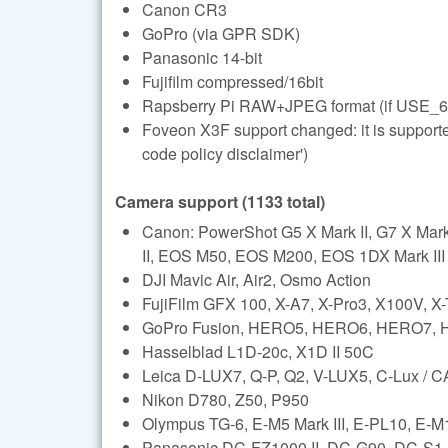
Canon CR3
GoPro (via GPR SDK)
Panasonic 14-bit
Fujifilm compressed/16bit
Rapsberry Pi RAW+JPEG format (if USE_6
Foveon X3F support changed: it is support
code policy disclaimer')
Camera support (1133 total)
Canon: PowerShot G5 X Mark II, G7 X Ma
II, EOS M50, EOS M200, EOS 1DX Mark III (l
DJI Mavic Air, Air2, Osmo Action
FujiFilm GFX 100, X-A7, X-Pro3, X100V, X
GoPro Fusion, HERO5, HERO6, HERO7,
Hasselblad L1D-20c, X1D II 50C
Leica D-LUX7, Q-P, Q2, V-LUX5, C-Lux /
Nikon D780, Z50, P950
Olympus TG-6, E-M5 Mark III, E-PL10, E-M1 
Panasonic DC-FZ1000 II, DC-G90, DC-S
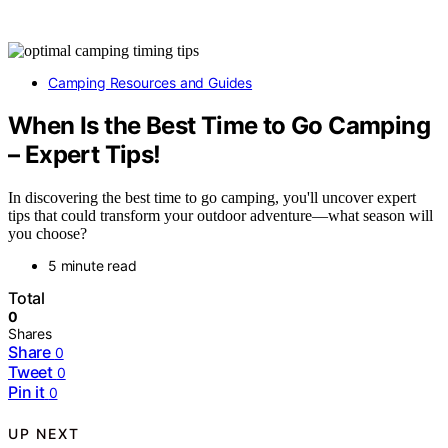
Camping Resources and Guides
When Is the Best Time to Go Camping
– Expert Tips!
In discovering the best time to go camping, you'll uncover expert
tips that could transform your outdoor adventure—what season will
you choose?
5 minute read
Total
0
Shares
Share
0
Tweet
0
Pin it
0
UP NEXT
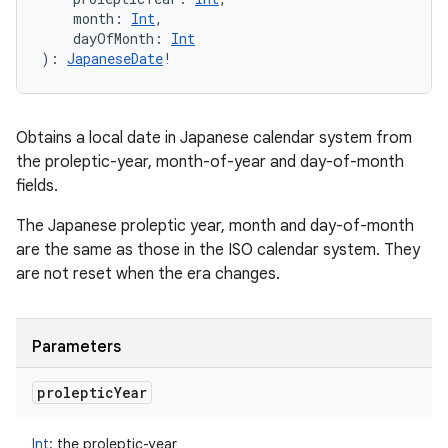
month
:
Int
, 
dayOfMonth
:
Int
)
: 
JapaneseDate
!
Obtains a local date in Japanese calendar system from
the proleptic-year, month-of-year and day-of-month
fields.
The Japanese proleptic year, month and day-of-month
are the same as those in the ISO calendar system. They
are not reset when the era changes.
Parameters
proleptic
Year
Int
:
the proleptic-year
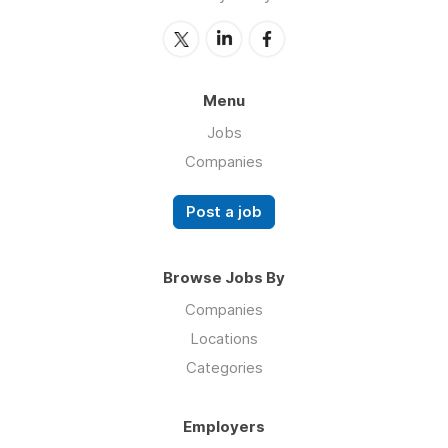
Menu
Jobs
Companies
Post a job
Browse Jobs By
Companies
Locations
Categories
Employers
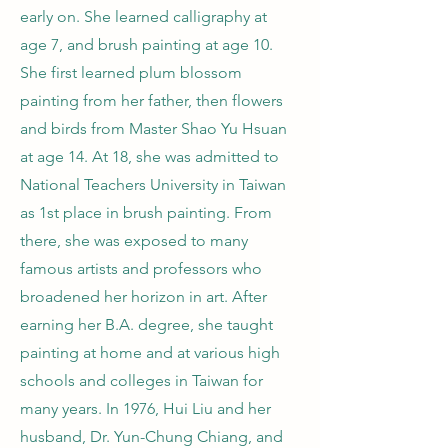
early on. She learned calligraphy at
age 7, and brush painting at age 10.
She first learned plum blossom
painting from her father, then flowers
and birds from Master Shao Yu Hsuan
at age 14. At 18, she was admitted to
National Teachers University in Taiwan
as 1st place in brush painting. From
there, she was exposed to many
famous artists and professors who
broadened her horizon in art. After
earning her B.A. degree, she taught
painting at home and at various high
schools and colleges in Taiwan for
many years. In 1976, Hui Liu and her
husband, Dr. Yun-Chung Chiang, and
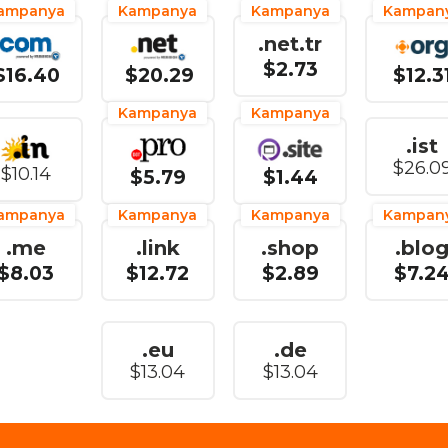
ampanya
Kampanya
Kampanya
Kampan
.net.tr
$2.73
$16.40
$20.29
$12.3
Kampanya
Kampanya
.ist
$26.0
$10.14
$5.79
$1.44
ampanya
Kampanya
Kampanya
Kampan
.me
.link
.shop
.blo
$8.03
$12.72
$2.89
$7.2
.eu
.de
$13.04
$13.04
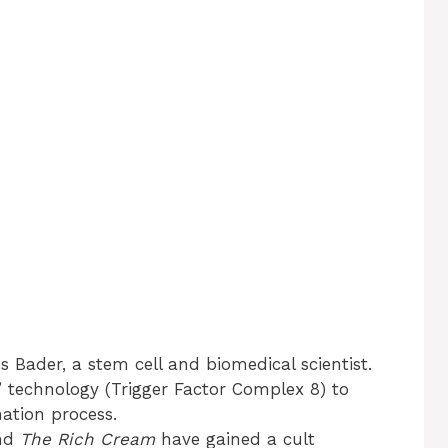
 Bader, a stem cell and biomedical scientist.
 technology (Trigger Factor Complex 8) to
nation process.
nd
The Rich Cream
have gained a cult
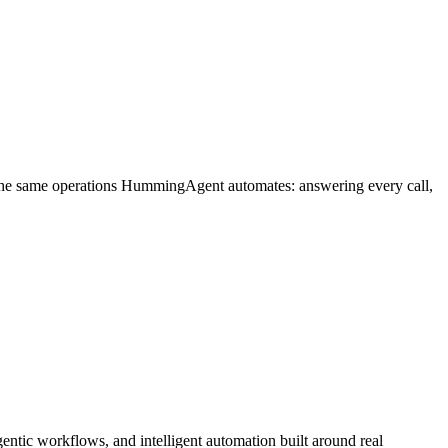
 the same operations HummingAgent automates: answering every call,
ntic workflows, and intelligent automation built around real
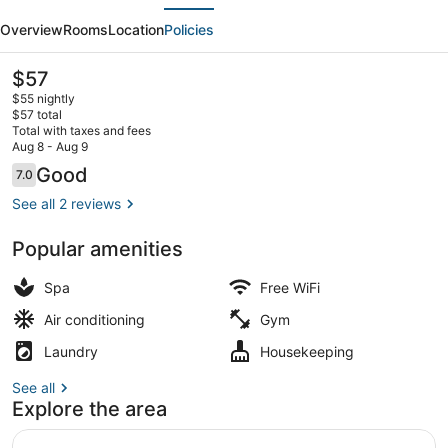
evious
Next
Rockfort
Overview
Rooms
Location
Policies
Trichy
The
$57
current
$55 nightly
price
$57 total
is
Total with taxes and fees
$57
Aug 8 - Aug 9
Lobby
Reviews
Good
7.0
7.0 out of 10
See all 2 reviews
Popular amenities
Spa
Free WiFi
Air conditioning
Gym
Laundry
Housekeeping
See all
Explore the area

> WHAT YOU WILL DO: Set down exactly the lines that begin with the one containing "Aug 8 - Aug 9" and end with the last line above, and no others.

> FINISHED TASK:
Aug 8 - Aug 9
Lobby
Reviews
Good
7.0
7.0 out of 10
See all 2 reviews
Popular amenities
Spa
Free WiFi
Air conditioning
Gym
Laundry
Housekeeping
See all
Explore the area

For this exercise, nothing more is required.